**DATA SECTION**.
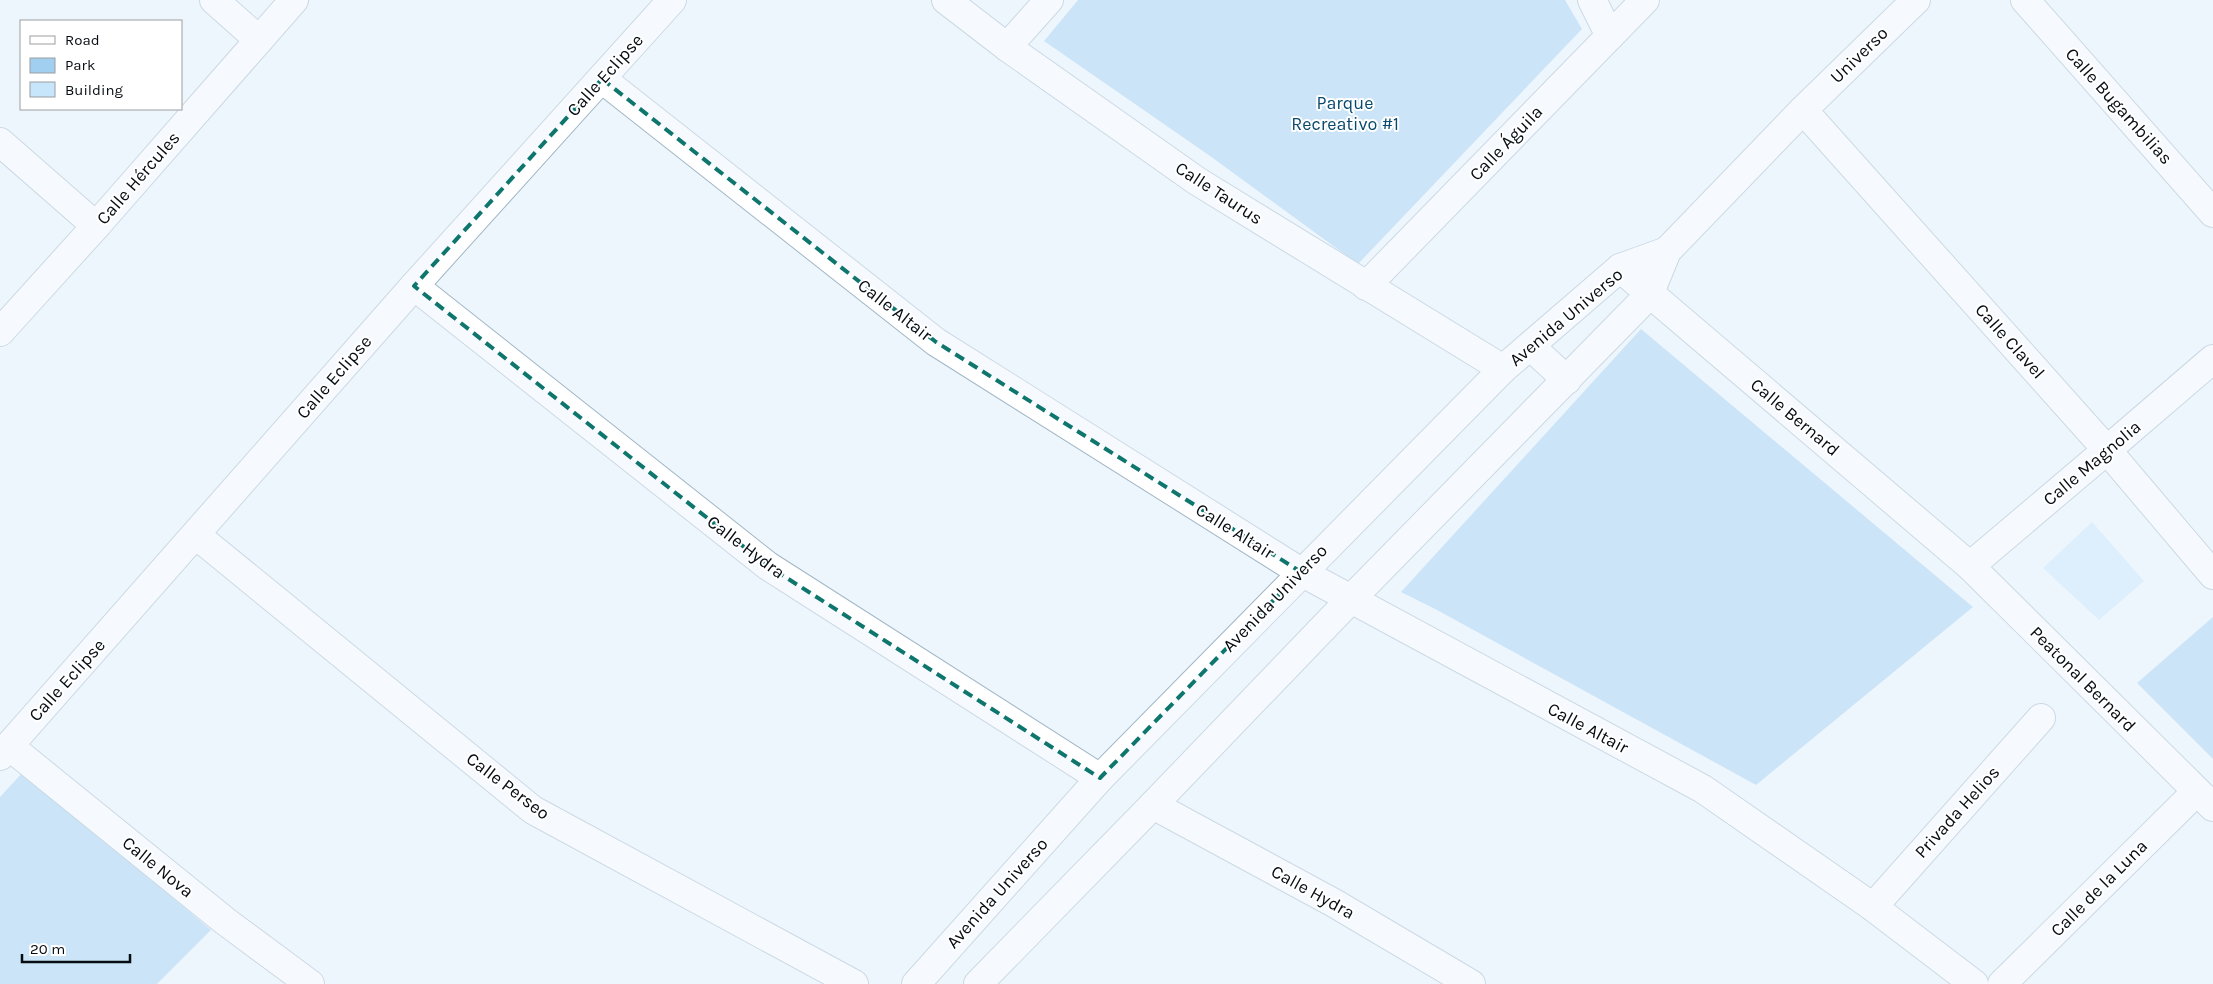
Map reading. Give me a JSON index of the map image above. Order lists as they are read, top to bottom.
{
  "streets": {
    "street": [
      "Universo",
      "Calle Eclipse",
      "Calle Bugambilias",
      "Calle Águila",
      "Calle Hércules",
      "Calle Taurus",
      "Calle Altair",
      "Avenida Universo",
      "Calle Clavel",
      "Calle Bernard",
      "Calle Magnolia",
      "Calle Hydra",
      "Peatonal Bernard",
      "Calle Perseo",
      "Privada Helios",
      "Calle Nova",
      "Calle de la Luna"
    ]
  },
  "crossings": [
    ["Universo", "Avenida Universo"],
    ["Universo", "Calle Clavel"],
    ["Calle Eclipse", "Calle Altair"],
    ["Calle Eclipse", "Calle Hydra"],
    ["Calle Eclipse", "Calle Perseo"],
    ["Calle Eclipse", "Calle Nova"],
    ["Calle Águila", "Calle Taurus"],
    ["Calle Taurus", "Avenida Universo"],
    ["Calle Altair", "Avenida Universo"],
    ["Calle Altair", "Privada Helios"],
    ["Avenida Universo", "Calle Clavel"],
    ["Avenida Universo", "Calle Bernard"],
    ["Avenida Universo", "Calle Hydra"],
    ["Calle Clavel", "Calle Magnolia"],
    ["Calle Bernard", "Calle Magnolia"],
    ["Calle Bernard", "Peatonal Bernard"],
    ["Calle Magnolia", "Peatonal Bernard"],
    ["Peatonal Bernard", "Calle de la Luna"]
  ],
  "parks": ["Parque Recreativo #1"],
  "legend": ["Road", "Park", "Building"],
  "scale_bar": "20 m"
}
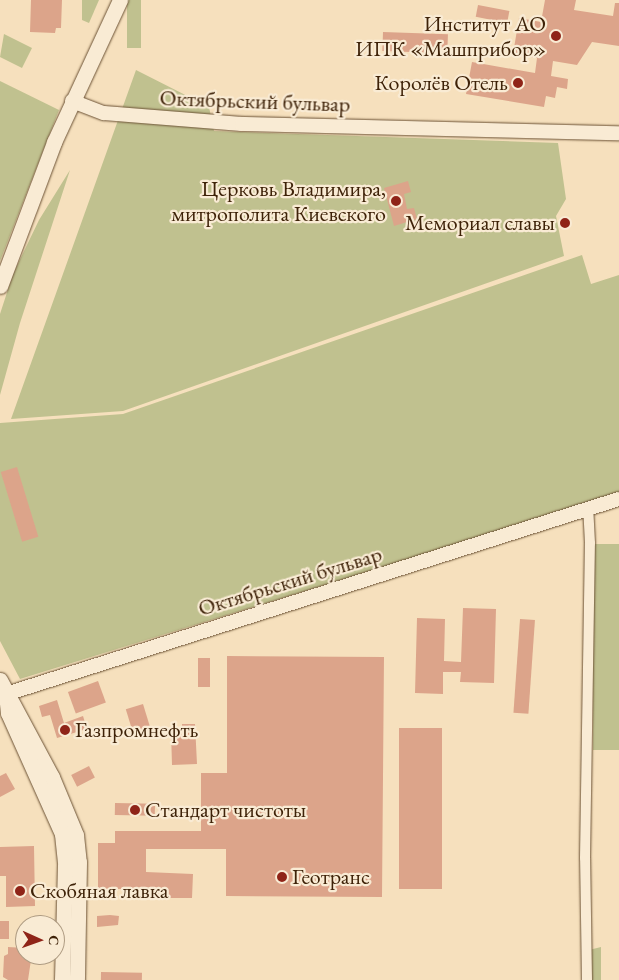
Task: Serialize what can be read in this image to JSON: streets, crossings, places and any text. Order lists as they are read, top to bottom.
{
  "streets": {
    "street": ["Октябрьский бульвар"]
  },
  "places": [
    "Институт АО ИПК «Машприбор»",
    "Королёв Отель",
    "Церковь Владимира, митрополита Киевского",
    "Мемориал славы",
    "Газпромнефть",
    "Стандарт чистоты",
    "Геотранс",
    "Скобяная лавка"
  ],
  "north": "right"
}
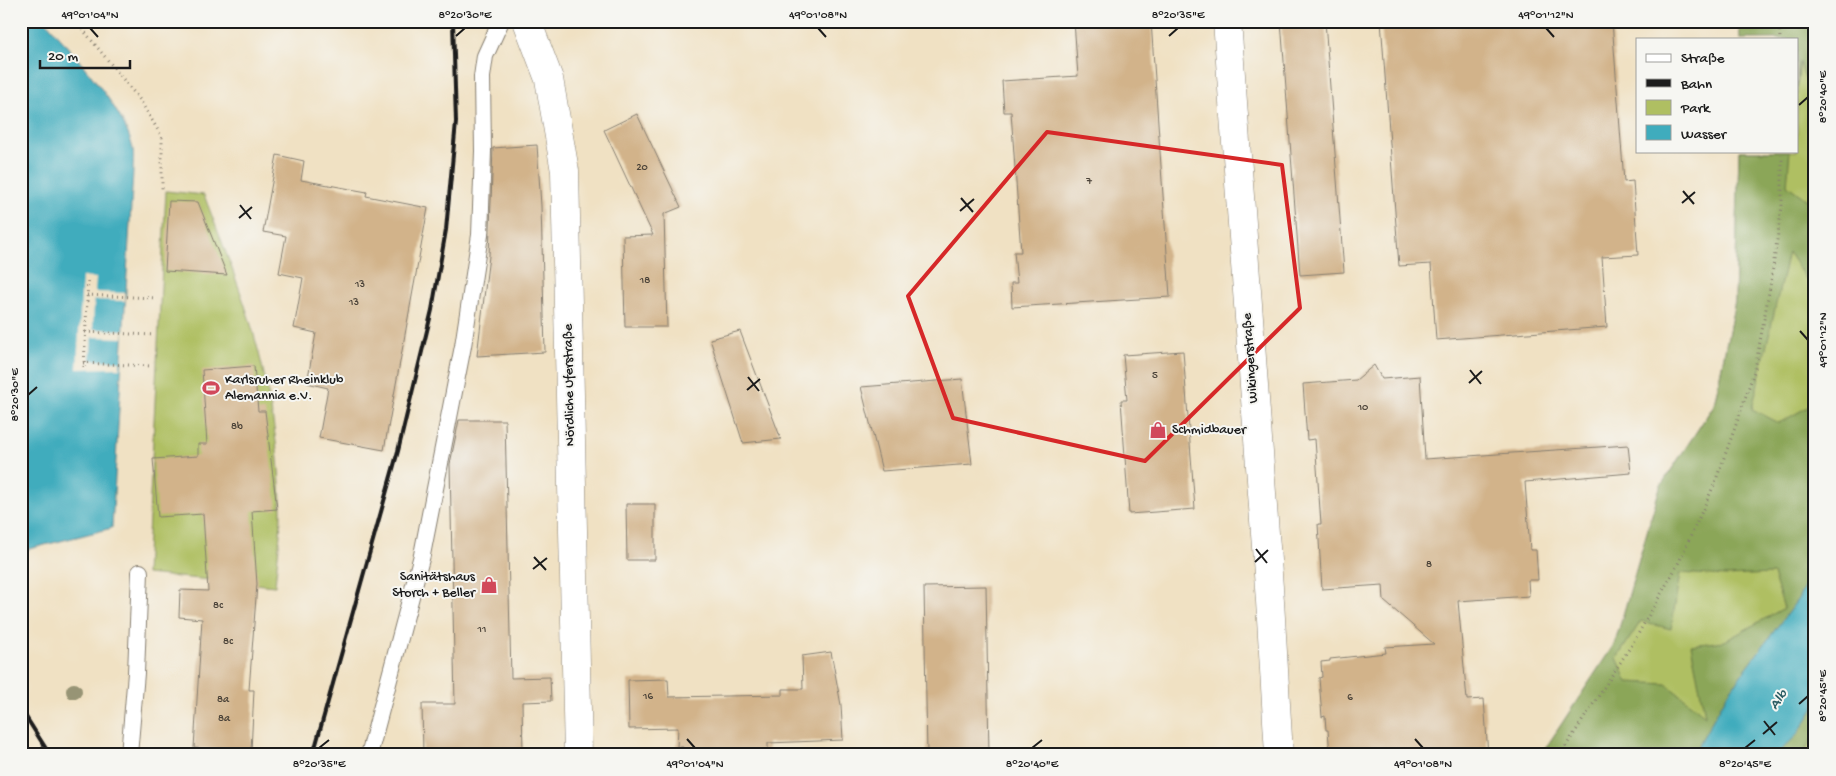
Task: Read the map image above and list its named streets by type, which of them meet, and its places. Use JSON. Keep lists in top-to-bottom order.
{
  "streets": {
    "street": ["Wikingerstraße", "Nördliche Uferstraße"]
  },
  "water": ["Alb"],
  "places": {
    "sports": ["Karlsruher Rheinklub Alemannia e.V."],
    "shop": ["Schmidbauer", "Sanitätshaus Storch + Beller"]
  },
  "house_numbers": [
    "20",
    "7",
    "18",
    "13",
    "13",
    "5",
    "10",
    "8b",
    "8",
    "8c",
    "11",
    "8c",
    "16",
    "6",
    "8a",
    "8a"
  ],
  "legend": [
    "Straße",
    "Bahn",
    "Park",
    "Wasser"
  ],
  "scale_bar": "20 m",
  "coordinates": [
    "49°01'04\"N",
    "8°20'30\"E",
    "49°01'08\"N",
    "8°20'35\"E",
    "49°01'12\"N",
    "8°20'40\"E",
    "8°20'45\"E"
  ]
}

**EXERCISE PROMPT**.
A word-for-word transcript of the entries above is needed, with pictures removed.

**ANSWER TO THE PROBLEM**.
Map reading. Give me a JSON index of the map image above. Order lists as they are read, top to bottom.
{
  "streets": {
    "street": [
      "Universo",
      "Calle Eclipse",
      "Calle Bugambilias",
      "Calle Águila",
      "Calle Hércules",
      "Calle Taurus",
      "Calle Altair",
      "Avenida Universo",
      "Calle Clavel",
      "Calle Bernard",
      "Calle Magnolia",
      "Calle Hydra",
      "Peatonal Bernard",
      "Calle Perseo",
      "Privada Helios",
      "Calle Nova",
      "Calle de la Luna"
    ]
  },
  "crossings": [
    ["Universo", "Avenida Universo"],
    ["Universo", "Calle Clavel"],
    ["Calle Eclipse", "Calle Altair"],
    ["Calle Eclipse", "Calle Hydra"],
    ["Calle Eclipse", "Calle Perseo"],
    ["Calle Eclipse", "Calle Nova"],
    ["Calle Águila", "Calle Taurus"],
    ["Calle Taurus", "Avenida Universo"],
    ["Calle Altair", "Avenida Universo"],
    ["Calle Altair", "Privada Helios"],
    ["Avenida Universo", "Calle Clavel"],
    ["Avenida Universo", "Calle Bernard"],
    ["Avenida Universo", "Calle Hydra"],
    ["Calle Clavel", "Calle Magnolia"],
    ["Calle Bernard", "Calle Magnolia"],
    ["Calle Bernard", "Peatonal Bernard"],
    ["Calle Magnolia", "Peatonal Bernard"],
    ["Peatonal Bernard", "Calle de la Luna"]
  ],
  "parks": ["Parque Recreativo #1"],
  "legend": ["Road", "Park", "Building"],
  "scale_bar": "20 m"
}
Task: Serialize what can be read in this image to JSON: streets, crossings, places and any text. Order lists as they are read, top to bottom.
{
  "streets": {
    "street": ["Октябрьский бульвар"]
  },
  "places": [
    "Институт АО ИПК «Машприбор»",
    "Королёв Отель",
    "Церковь Владимира, митрополита Киевского",
    "Мемориал славы",
    "Газпромнефть",
    "Стандарт чистоты",
    "Геотранс",
    "Скобяная лавка"
  ],
  "north": "right"
}
Task: Read the map image above and list its named streets by type, which of them meet, and its places. Use JSON. Keep lists in top-to-bottom order.
{
  "streets": {
    "street": ["Wikingerstraße", "Nördliche Uferstraße"]
  },
  "water": ["Alb"],
  "places": {
    "sports": ["Karlsruher Rheinklub Alemannia e.V."],
    "shop": ["Schmidbauer", "Sanitätshaus Storch + Beller"]
  },
  "house_numbers": [
    "20",
    "7",
    "18",
    "13",
    "13",
    "5",
    "10",
    "8b",
    "8",
    "8c",
    "11",
    "8c",
    "16",
    "6",
    "8a",
    "8a"
  ],
  "legend": [
    "Straße",
    "Bahn",
    "Park",
    "Wasser"
  ],
  "scale_bar": "20 m",
  "coordinates": [
    "49°01'04\"N",
    "8°20'30\"E",
    "49°01'08\"N",
    "8°20'35\"E",
    "49°01'12\"N",
    "8°20'40\"E",
    "8°20'45\"E"
  ]
}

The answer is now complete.